One of the most shocking spectacles which has been brought to an undertaking establishment in this city in a long time is the mutilated remains of John Paul, who committed suicide early last night at the McCommas place, four miles north of town on the Richardson road. The instrument of death used by Paul was a double-barreled shotgun. He placed the muzzle of the gun to the right side of his face and with the toes of his right foot, pulled both triggers. The charges literally tore his head in two and when one of Undertaker J. E. Dunn's assistants arrived on the scene thirty minutes later, the man was lying in a large pool of blood, and his brains and the blood vessels of his head were scattered all over the room and some had even splattered the walls. The remains were brought to this city last night and dressed for burial in Undertaker Dunn's establishment at the corner of Main and Harwood streets. While the clever art of undertaking has patched upon the wounds so that they can be only faintly outlined, still the evidences of the terrible mental suffering which the man must have endured before driven to this rash act are there and one glance tells the story.
Mr. Paul was well known in the neighborhood, and in the house in which he died, but no cause can be assigned for the act except general despondency. He came to the McComas place last Friday.
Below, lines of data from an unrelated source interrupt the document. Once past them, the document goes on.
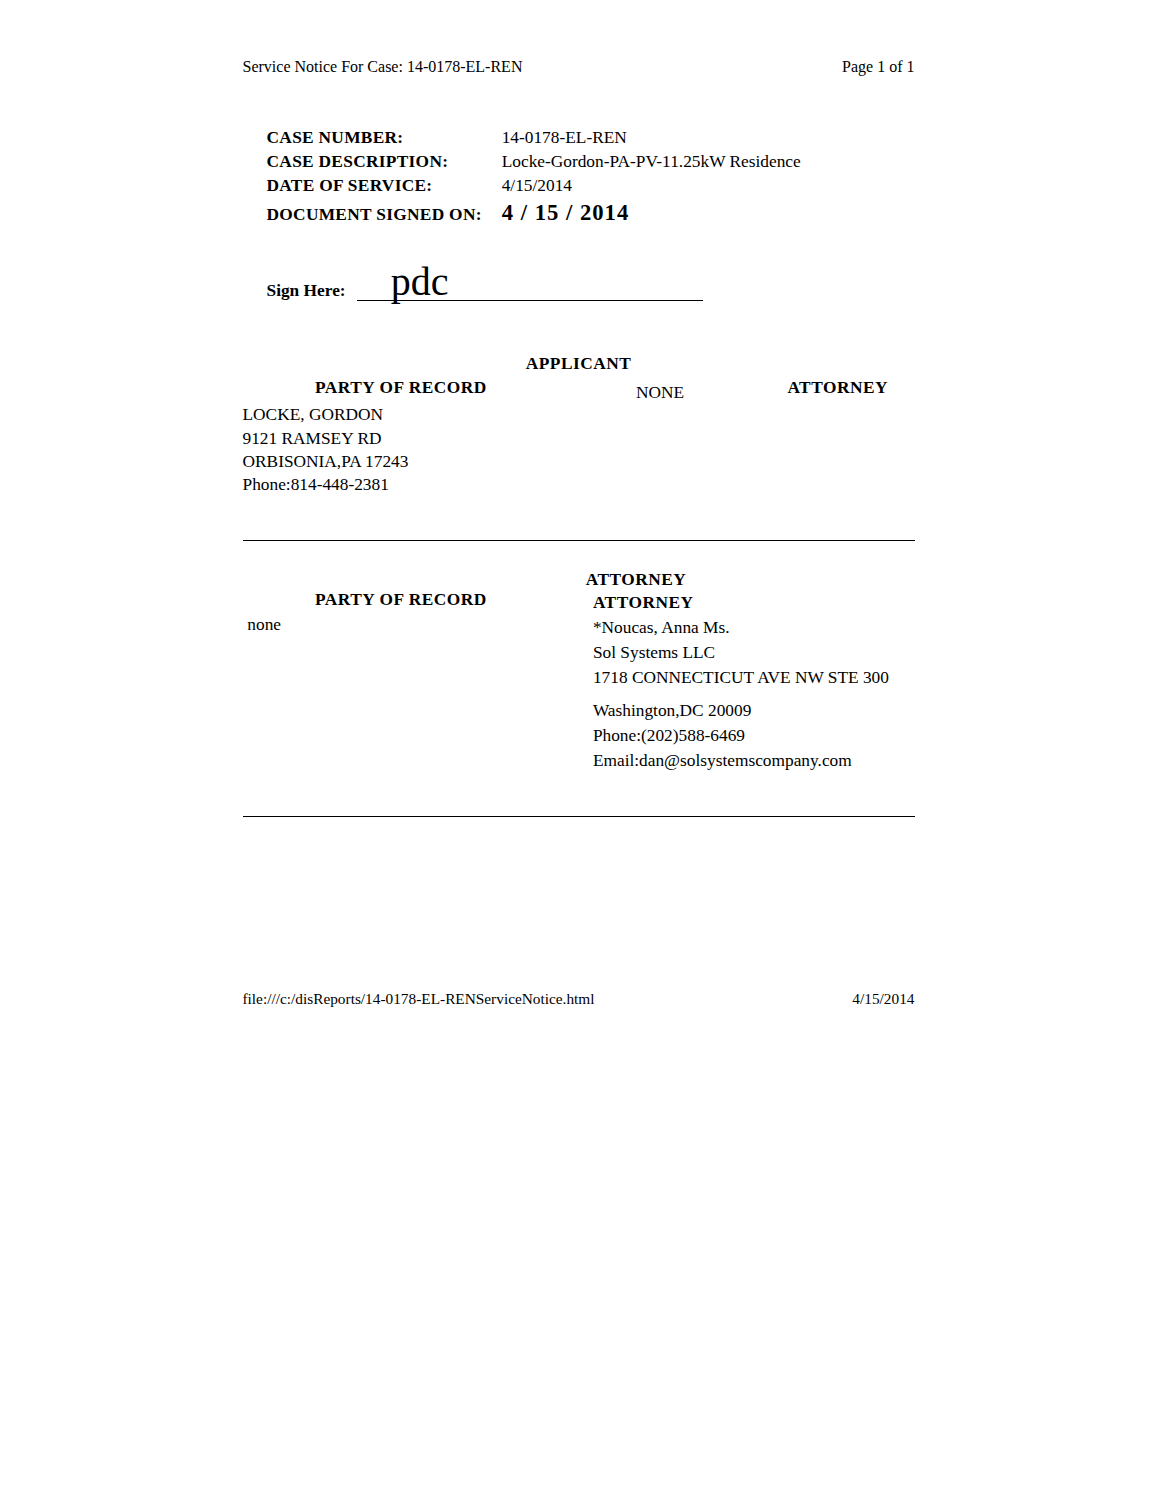Service Notice For Case: 14-0178-EL-REN
Page 1 of 1
CASE NUMBER:
14-0178-EL-REN
CASE DESCRIPTION:
Locke-Gordon-PA-PV-11.25kW Residence
DATE OF SERVICE:
4/15/2014
DOCUMENT SIGNED ON:
4 / 15 / 2014
Sign Here:
pdc
APPLICANT
PARTY OF RECORD
LOCKE, GORDON
9121 RAMSEY RD
ORBISONIA,PA 17243
Phone:814-448-2381
NONE
ATTORNEY
ATTORNEY
PARTY OF RECORD
none
ATTORNEY
*Noucas, Anna Ms.
Sol Systems LLC
1718 CONNECTICUT AVE NW STE 300
Washington,DC 20009
Phone:(202)588-6469
Email:dan@solsystemscompany.com
file:///c:/disReports/14-0178-EL-RENServiceNotice.html
4/15/2014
He had been through a severe sick spell and was still suffering from the ravages of la grippe when he arrived there. He had been taking medicine regularly and was in a very serious mood, but the family ascribed it to sickness. Last night, just after supper, he sat before the family fireplace smoking a pipe. It didn't draw well, and he got up and looked behind a closet door where the shotgun was kept. Some one asked him what he was looking for and he replied by saying that he wished a broom straw. One was brought him, the pipe was cleansed and the conversation resumed, but it was noticed that he kept his eye on the door behind which was the shotgun.
About 9 o'clock, the family retired. His room was opposite the family room. An hour or so after retiring, Mr. McComas heard him rumbling around in his room. Mr. McComas thought he was taking a dose of medicine and he opened his door so that he might have a light from the family room. A few minutes later, the report of the discharged shotgun aroused the household and the family rushed into Paul's room to find the scene above described. Justice Skelton and Undertaker of this city were notified and repaired at once to the scene.
Paul was apparently about 40 years of age. He had been married but about some time ago, his wife gave birth to twins and died. This fact prayed upon his mind and his recent illness drove him to desperate despondency.
His twin children are living with relatives in Wylie and he has a brother living in Hillsboro, who has been notified of his untimely end.
- March 28, 1899, Dallas Daily Times Herald, p. 8, col. 3.